Birleşmiş Milletler İnsan Hakları Komisyonu. (1948). İnsan Hakları Evrensel Bildirgesi. Erişim Tarihi: 30.04.2021 https://www.ihd.org.tr/insan-haklari-evrensel-beyannames/.

Bozkurt, M.İ. (2021). Müslümanların Anayasa Ruhunun Gelişimini Bilmemelerinin Önemi | Anayasa Fikrinin Oluşumu ve Gelişimi 1/6. Erişim Tarihi: 30.04.2021, https://www.youtube.com/watch?v=P4kB6iE6eLA.

Dam, H., & Karataş, M. (2014). Değerler Eğitimi Açısından Veda Hutbesinde İnsan Onuru. Pamukkale Üniversitesi İlahiyat Fakültesi Dergisi, 61-68.

Ez-Zühayli, V. (1995). Eman.

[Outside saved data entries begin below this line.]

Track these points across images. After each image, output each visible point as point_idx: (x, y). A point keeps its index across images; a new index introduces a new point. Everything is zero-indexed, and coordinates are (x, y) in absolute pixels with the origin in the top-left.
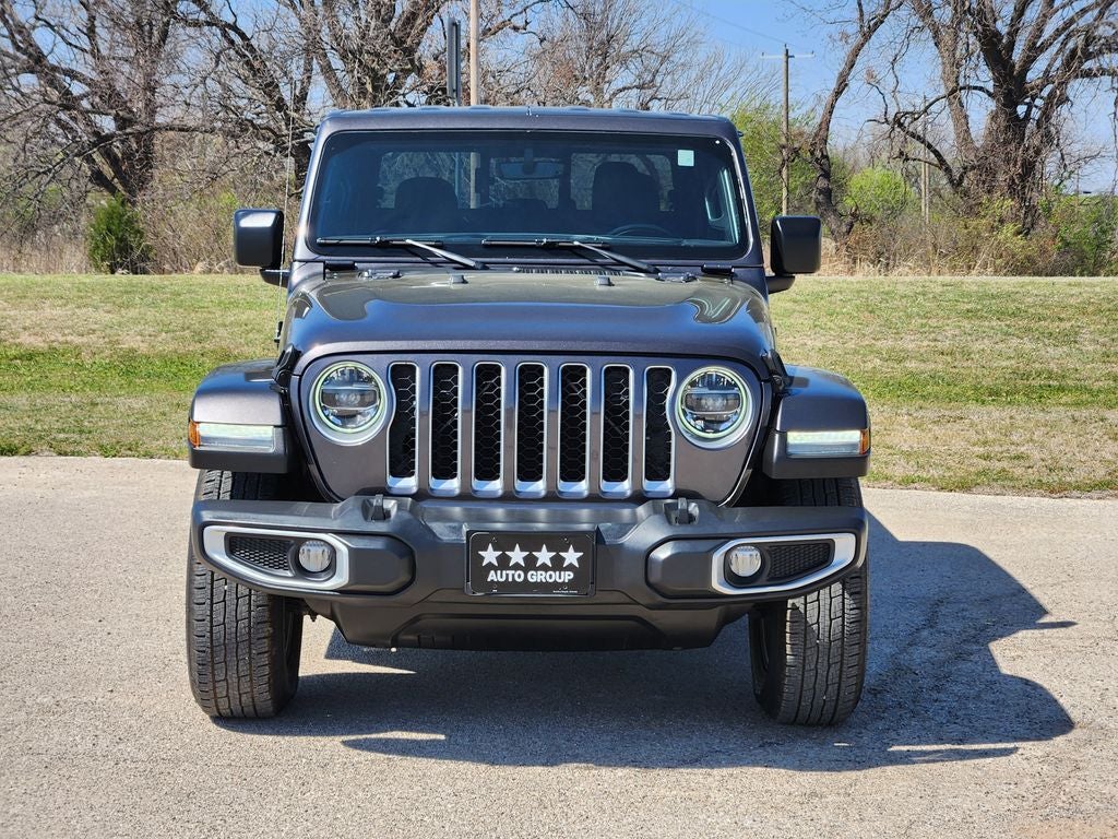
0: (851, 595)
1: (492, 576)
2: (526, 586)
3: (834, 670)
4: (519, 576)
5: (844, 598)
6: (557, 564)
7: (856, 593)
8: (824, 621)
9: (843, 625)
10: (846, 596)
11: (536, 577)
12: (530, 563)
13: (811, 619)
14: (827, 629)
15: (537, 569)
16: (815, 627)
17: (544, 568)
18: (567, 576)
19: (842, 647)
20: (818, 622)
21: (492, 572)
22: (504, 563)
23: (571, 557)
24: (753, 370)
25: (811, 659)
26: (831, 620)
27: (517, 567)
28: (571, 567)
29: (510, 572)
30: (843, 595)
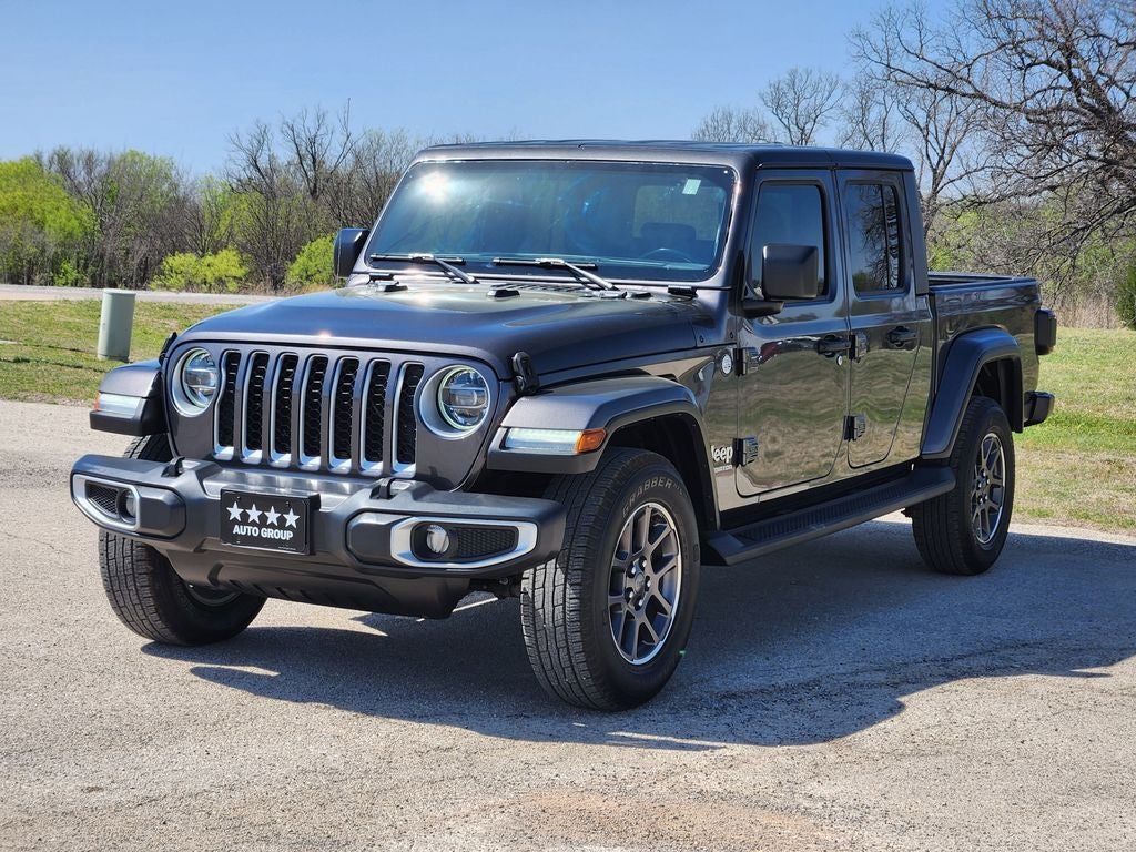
0: (571, 585)
1: (237, 530)
2: (260, 541)
3: (563, 652)
4: (254, 531)
5: (565, 588)
6: (281, 524)
7: (577, 584)
8: (549, 607)
9: (564, 613)
10: (568, 585)
11: (268, 533)
12: (263, 522)
13: (538, 605)
14: (551, 615)
15: (268, 527)
16: (541, 611)
17: (272, 526)
18: (288, 535)
19: (565, 632)
20: (543, 608)
21: (237, 526)
22: (244, 519)
23: (291, 519)
24: (493, 369)
25: (542, 641)
26: (554, 606)
27: (253, 523)
28: (291, 527)
29: (250, 528)
30: (565, 585)
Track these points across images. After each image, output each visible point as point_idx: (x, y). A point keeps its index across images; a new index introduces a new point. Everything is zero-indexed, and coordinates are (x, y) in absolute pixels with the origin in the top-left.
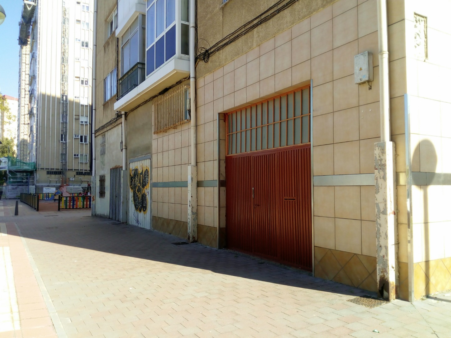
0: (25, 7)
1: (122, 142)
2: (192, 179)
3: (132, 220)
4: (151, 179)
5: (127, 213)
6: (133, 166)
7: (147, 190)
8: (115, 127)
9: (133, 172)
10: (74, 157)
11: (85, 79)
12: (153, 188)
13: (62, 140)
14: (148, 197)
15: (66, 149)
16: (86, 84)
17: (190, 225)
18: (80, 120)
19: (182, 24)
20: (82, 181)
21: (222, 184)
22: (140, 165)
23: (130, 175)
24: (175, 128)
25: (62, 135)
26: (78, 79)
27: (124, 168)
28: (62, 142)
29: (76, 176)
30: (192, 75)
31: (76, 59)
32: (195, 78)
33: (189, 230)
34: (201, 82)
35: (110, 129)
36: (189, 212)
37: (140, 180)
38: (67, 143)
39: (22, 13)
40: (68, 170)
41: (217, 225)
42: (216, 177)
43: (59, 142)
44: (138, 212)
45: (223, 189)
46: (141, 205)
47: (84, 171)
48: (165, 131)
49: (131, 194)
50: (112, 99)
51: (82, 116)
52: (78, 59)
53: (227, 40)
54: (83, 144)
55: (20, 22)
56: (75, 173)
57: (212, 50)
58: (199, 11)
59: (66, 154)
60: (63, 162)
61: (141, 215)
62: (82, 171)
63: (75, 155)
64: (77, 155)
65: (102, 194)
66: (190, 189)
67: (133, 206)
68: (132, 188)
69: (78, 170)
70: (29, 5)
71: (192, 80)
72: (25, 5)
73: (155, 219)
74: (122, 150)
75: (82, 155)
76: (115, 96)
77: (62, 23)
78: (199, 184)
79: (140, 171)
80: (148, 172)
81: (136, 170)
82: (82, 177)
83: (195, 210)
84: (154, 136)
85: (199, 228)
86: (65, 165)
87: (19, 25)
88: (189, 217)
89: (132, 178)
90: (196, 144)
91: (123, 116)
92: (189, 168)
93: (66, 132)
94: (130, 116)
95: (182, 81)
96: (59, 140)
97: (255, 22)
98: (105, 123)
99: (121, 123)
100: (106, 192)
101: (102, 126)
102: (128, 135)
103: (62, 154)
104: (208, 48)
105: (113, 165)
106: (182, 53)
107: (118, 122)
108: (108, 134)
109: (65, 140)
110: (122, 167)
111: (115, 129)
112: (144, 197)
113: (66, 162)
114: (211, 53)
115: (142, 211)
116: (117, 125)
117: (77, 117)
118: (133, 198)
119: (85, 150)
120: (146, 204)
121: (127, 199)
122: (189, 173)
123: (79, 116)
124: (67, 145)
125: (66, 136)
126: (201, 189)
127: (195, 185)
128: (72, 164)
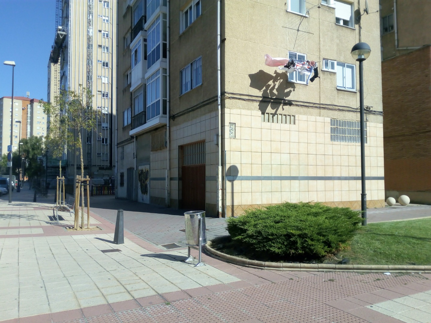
0: (58, 35)
1: (134, 154)
2: (168, 176)
3: (140, 200)
4: (150, 176)
5: (137, 195)
6: (140, 168)
7: (148, 182)
8: (130, 143)
9: (141, 171)
10: (97, 155)
11: (106, 92)
12: (151, 181)
13: (88, 142)
14: (148, 186)
15: (91, 149)
16: (106, 97)
17: (166, 199)
18: (102, 126)
19: (163, 99)
20: (104, 175)
21: (180, 179)
22: (144, 168)
23: (139, 173)
24: (161, 149)
25: (88, 138)
26: (100, 93)
27: (135, 169)
28: (88, 143)
29: (99, 171)
30: (168, 125)
31: (98, 77)
32: (169, 127)
33: (166, 202)
34: (172, 129)
35: (127, 144)
36: (166, 192)
37: (144, 176)
38: (92, 144)
39: (55, 39)
40: (93, 165)
41: (177, 198)
42: (177, 176)
43: (86, 144)
44: (143, 195)
45: (181, 182)
46: (145, 190)
47: (105, 167)
48: (156, 151)
49: (139, 184)
50: (128, 126)
51: (104, 122)
52: (100, 77)
53: (181, 113)
54: (104, 145)
55: (53, 46)
56: (98, 169)
57: (176, 116)
58: (171, 94)
59: (91, 153)
60: (88, 160)
61: (145, 196)
62: (103, 167)
63: (98, 154)
64: (100, 154)
65: (122, 184)
66: (167, 181)
67: (140, 191)
68: (140, 181)
69: (101, 166)
70: (62, 35)
71: (168, 128)
72: (58, 34)
73: (151, 198)
74: (134, 158)
75: (103, 154)
76: (129, 125)
77: (87, 48)
78: (171, 179)
79: (144, 171)
80: (148, 172)
81: (142, 170)
82: (103, 172)
83: (169, 192)
84: (151, 153)
85: (171, 201)
86: (91, 162)
87: (52, 48)
88: (166, 195)
89: (140, 175)
90: (170, 159)
91: (135, 138)
92: (166, 171)
93: (91, 135)
94: (139, 138)
95: (164, 126)
96: (86, 142)
97: (190, 109)
98: (123, 140)
99: (134, 142)
100: (124, 183)
101: (122, 142)
102: (137, 149)
103: (88, 153)
104: (174, 114)
105: (129, 167)
106: (163, 114)
107: (132, 141)
108: (125, 147)
109: (90, 142)
110: (134, 168)
111: (130, 145)
112: (146, 185)
113: (91, 160)
114: (176, 117)
115: (145, 194)
116: (132, 142)
117: (99, 123)
118: (140, 187)
119: (107, 149)
120: (147, 190)
121: (137, 187)
122: (166, 174)
123: (101, 122)
124: (91, 146)
125: (91, 138)
126: (172, 181)
127: (169, 179)
128: (96, 161)
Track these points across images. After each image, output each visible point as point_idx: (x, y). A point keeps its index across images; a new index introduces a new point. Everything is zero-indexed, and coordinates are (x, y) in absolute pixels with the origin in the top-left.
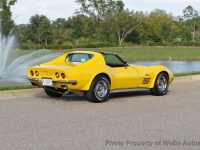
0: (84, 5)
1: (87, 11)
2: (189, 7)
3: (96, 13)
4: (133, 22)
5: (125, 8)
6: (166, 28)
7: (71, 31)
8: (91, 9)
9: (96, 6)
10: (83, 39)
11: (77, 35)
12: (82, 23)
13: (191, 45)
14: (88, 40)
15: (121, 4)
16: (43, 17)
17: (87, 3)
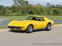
0: (15, 2)
1: (16, 4)
2: (48, 3)
3: (19, 5)
4: (31, 8)
5: (28, 3)
7: (12, 10)
9: (19, 2)
12: (15, 8)
13: (50, 15)
14: (17, 13)
15: (27, 2)
16: (3, 6)
17: (17, 1)
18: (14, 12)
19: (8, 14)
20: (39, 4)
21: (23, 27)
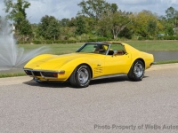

TDV İslam Ansiklopedisi 11.cilt (s. 79-81). içinde Türkiye Diyanet Vakfı.

Fırat, M. (2019, Temmuz). Veda Hutbesimnde Yer Alan İnsan Hakları (Yüksek lisans tezi, Kırıkkale Üniversitesi, Sosyal Bilimler Enstitüsü, Kamu Hukuku Anabilim Dalı, Kırıkkale).

Özbuğday, Ş. (1998). İrad Edilişinin 1366. Yıldönümünde Veda Hutbesinin Tarihi ve Hukuki Değeri. Diyanet, 8-11.

Suruç, S. (2020). Kainatın Efendisi Peygamberimizin Hayatı (s. 671-801). içinde İstanbul: Nesil Yayınları.